Listed records below:
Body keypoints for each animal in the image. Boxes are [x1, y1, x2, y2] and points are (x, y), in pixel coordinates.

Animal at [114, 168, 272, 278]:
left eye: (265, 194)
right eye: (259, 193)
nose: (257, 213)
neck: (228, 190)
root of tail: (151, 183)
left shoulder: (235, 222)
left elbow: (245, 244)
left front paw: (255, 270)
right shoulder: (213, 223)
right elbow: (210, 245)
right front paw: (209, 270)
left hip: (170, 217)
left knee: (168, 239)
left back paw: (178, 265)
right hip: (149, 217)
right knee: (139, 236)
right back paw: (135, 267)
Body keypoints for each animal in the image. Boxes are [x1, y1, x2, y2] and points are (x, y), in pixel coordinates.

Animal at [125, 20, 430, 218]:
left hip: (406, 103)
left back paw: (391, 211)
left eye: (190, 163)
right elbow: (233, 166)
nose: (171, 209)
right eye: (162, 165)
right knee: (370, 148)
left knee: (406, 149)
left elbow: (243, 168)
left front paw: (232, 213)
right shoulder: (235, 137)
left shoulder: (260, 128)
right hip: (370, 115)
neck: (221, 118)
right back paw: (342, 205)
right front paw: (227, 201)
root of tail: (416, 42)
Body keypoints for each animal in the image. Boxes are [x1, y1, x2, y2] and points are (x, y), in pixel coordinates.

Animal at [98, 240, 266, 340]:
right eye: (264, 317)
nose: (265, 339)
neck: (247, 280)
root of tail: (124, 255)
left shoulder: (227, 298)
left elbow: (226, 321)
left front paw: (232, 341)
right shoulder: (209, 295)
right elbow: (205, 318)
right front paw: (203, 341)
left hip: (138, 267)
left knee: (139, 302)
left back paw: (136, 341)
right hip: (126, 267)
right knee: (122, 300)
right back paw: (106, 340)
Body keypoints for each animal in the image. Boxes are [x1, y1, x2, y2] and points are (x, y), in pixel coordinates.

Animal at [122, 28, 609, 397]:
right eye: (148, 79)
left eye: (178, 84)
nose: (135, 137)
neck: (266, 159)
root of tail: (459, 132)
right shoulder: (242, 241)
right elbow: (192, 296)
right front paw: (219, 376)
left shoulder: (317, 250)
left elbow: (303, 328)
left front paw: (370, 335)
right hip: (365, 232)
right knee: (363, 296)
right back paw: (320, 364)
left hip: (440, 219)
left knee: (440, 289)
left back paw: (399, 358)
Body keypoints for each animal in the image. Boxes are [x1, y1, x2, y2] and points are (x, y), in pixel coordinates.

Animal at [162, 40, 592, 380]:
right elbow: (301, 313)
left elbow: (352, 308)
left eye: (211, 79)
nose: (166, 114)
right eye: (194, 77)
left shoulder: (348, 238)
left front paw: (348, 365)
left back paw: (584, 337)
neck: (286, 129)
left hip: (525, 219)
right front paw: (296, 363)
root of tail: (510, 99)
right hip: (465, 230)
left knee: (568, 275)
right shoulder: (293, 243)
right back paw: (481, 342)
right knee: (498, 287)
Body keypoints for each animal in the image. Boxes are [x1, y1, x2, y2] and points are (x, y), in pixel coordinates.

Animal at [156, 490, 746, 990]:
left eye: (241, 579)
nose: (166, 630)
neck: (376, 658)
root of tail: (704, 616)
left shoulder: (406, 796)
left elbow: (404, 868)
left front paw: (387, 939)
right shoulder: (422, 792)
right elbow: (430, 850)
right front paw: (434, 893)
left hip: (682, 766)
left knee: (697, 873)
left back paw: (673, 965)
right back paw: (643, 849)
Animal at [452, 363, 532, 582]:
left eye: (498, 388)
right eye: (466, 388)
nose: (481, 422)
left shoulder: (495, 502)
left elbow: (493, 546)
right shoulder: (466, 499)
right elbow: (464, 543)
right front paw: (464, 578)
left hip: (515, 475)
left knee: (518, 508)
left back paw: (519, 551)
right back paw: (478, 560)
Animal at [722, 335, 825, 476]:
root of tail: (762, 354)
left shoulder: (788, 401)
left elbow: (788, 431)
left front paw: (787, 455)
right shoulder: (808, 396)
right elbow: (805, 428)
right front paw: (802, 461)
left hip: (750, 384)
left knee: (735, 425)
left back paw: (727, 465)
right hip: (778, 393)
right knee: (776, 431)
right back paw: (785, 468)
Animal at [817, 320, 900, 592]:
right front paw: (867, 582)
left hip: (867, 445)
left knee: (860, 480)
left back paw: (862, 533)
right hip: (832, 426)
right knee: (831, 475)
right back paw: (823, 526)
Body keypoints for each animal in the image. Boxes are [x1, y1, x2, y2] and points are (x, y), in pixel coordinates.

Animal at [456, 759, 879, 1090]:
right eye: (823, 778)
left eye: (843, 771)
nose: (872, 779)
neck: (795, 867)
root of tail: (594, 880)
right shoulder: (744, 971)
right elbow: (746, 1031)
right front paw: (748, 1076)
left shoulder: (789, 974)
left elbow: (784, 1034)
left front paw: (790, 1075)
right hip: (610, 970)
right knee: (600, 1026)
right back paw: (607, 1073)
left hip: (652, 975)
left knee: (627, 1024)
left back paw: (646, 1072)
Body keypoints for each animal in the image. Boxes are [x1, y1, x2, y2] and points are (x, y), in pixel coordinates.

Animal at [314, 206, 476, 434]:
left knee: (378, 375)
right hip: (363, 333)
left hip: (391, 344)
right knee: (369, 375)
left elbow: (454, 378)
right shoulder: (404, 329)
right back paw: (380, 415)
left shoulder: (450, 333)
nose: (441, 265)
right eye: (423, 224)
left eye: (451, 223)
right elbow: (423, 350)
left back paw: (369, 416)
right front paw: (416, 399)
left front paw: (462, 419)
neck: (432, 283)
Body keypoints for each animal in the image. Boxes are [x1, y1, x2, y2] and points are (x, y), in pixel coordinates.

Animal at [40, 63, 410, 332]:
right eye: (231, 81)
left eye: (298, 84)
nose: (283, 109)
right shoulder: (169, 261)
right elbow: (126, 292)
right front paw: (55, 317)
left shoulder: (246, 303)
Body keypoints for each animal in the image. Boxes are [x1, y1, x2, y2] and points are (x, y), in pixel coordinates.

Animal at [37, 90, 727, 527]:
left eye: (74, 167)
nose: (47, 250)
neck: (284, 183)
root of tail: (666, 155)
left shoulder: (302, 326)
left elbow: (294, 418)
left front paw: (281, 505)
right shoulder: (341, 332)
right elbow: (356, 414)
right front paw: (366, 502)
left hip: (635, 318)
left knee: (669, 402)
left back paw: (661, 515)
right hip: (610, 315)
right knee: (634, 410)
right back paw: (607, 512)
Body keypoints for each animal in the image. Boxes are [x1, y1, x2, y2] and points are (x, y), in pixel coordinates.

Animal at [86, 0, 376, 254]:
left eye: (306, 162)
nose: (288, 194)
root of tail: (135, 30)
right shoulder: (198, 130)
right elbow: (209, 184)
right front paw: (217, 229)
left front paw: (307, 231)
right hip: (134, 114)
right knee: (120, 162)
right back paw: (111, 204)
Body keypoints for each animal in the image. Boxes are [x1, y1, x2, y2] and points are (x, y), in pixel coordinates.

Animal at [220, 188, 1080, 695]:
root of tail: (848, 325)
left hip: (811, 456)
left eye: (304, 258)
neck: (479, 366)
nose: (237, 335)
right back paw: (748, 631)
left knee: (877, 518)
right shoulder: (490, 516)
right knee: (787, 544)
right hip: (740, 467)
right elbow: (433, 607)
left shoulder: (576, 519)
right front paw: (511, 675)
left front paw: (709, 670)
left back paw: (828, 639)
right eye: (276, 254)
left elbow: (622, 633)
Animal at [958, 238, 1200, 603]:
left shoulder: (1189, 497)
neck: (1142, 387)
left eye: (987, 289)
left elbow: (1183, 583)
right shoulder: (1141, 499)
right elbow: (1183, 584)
End of Listed records.
● Your assignment: Set down exactly the lines of the data above, beginning with the line that has "right back paw: (106, 340)" and ending with the line that has "right knee: (776, 431)", and no others.

● Written response:
right back paw: (106, 340)
Body keypoints for each animal in the image. Boxes are [x1, y1, x2, y2] and points are (x, y), in pixel coordinates.

Animal at [122, 28, 609, 397]:
right eye: (148, 79)
left eye: (178, 84)
nose: (135, 137)
neck: (266, 159)
root of tail: (459, 132)
right shoulder: (242, 241)
right elbow: (192, 296)
right front paw: (219, 376)
left shoulder: (317, 250)
left elbow: (303, 328)
left front paw: (370, 335)
right hip: (365, 232)
right knee: (363, 296)
right back paw: (320, 364)
left hip: (440, 219)
left knee: (440, 289)
left back paw: (399, 358)
Body keypoints for each animal in the image. Boxes are [x1, y1, x2, y2] and points are (x, y), in pixel coordinates.

Animal at [162, 40, 592, 380]:
right elbow: (301, 313)
left elbow: (352, 308)
left eye: (211, 79)
nose: (166, 114)
right eye: (194, 77)
left shoulder: (348, 238)
left front paw: (348, 365)
left back paw: (584, 337)
neck: (286, 129)
left hip: (525, 219)
right front paw: (296, 363)
root of tail: (510, 99)
right hip: (465, 230)
left knee: (568, 275)
right shoulder: (293, 243)
right back paw: (481, 342)
right knee: (498, 287)
Body keypoints for each animal in the image. Boxes are [x1, y1, x2, y2] and points are (x, y), in pixel coordinates.

Animal at [156, 490, 746, 990]:
left eye: (241, 579)
nose: (166, 630)
neck: (376, 658)
root of tail: (704, 616)
left shoulder: (406, 796)
left elbow: (404, 868)
left front paw: (387, 939)
right shoulder: (422, 792)
right elbow: (430, 850)
right front paw: (434, 893)
left hip: (682, 766)
left knee: (697, 873)
left back paw: (673, 965)
right back paw: (643, 849)
Animal at [452, 363, 532, 582]:
left eye: (498, 388)
right eye: (466, 388)
nose: (481, 422)
left shoulder: (495, 502)
left elbow: (493, 546)
right shoulder: (466, 499)
right elbow: (464, 543)
right front paw: (464, 578)
left hip: (515, 475)
left knee: (518, 508)
left back paw: (519, 551)
right back paw: (478, 560)
Animal at [722, 335, 825, 476]:
root of tail: (762, 354)
left shoulder: (788, 401)
left elbow: (788, 431)
left front paw: (787, 455)
right shoulder: (808, 396)
right elbow: (805, 428)
right front paw: (802, 461)
left hip: (750, 384)
left knee: (735, 425)
left back paw: (727, 465)
right hip: (778, 393)
right knee: (776, 431)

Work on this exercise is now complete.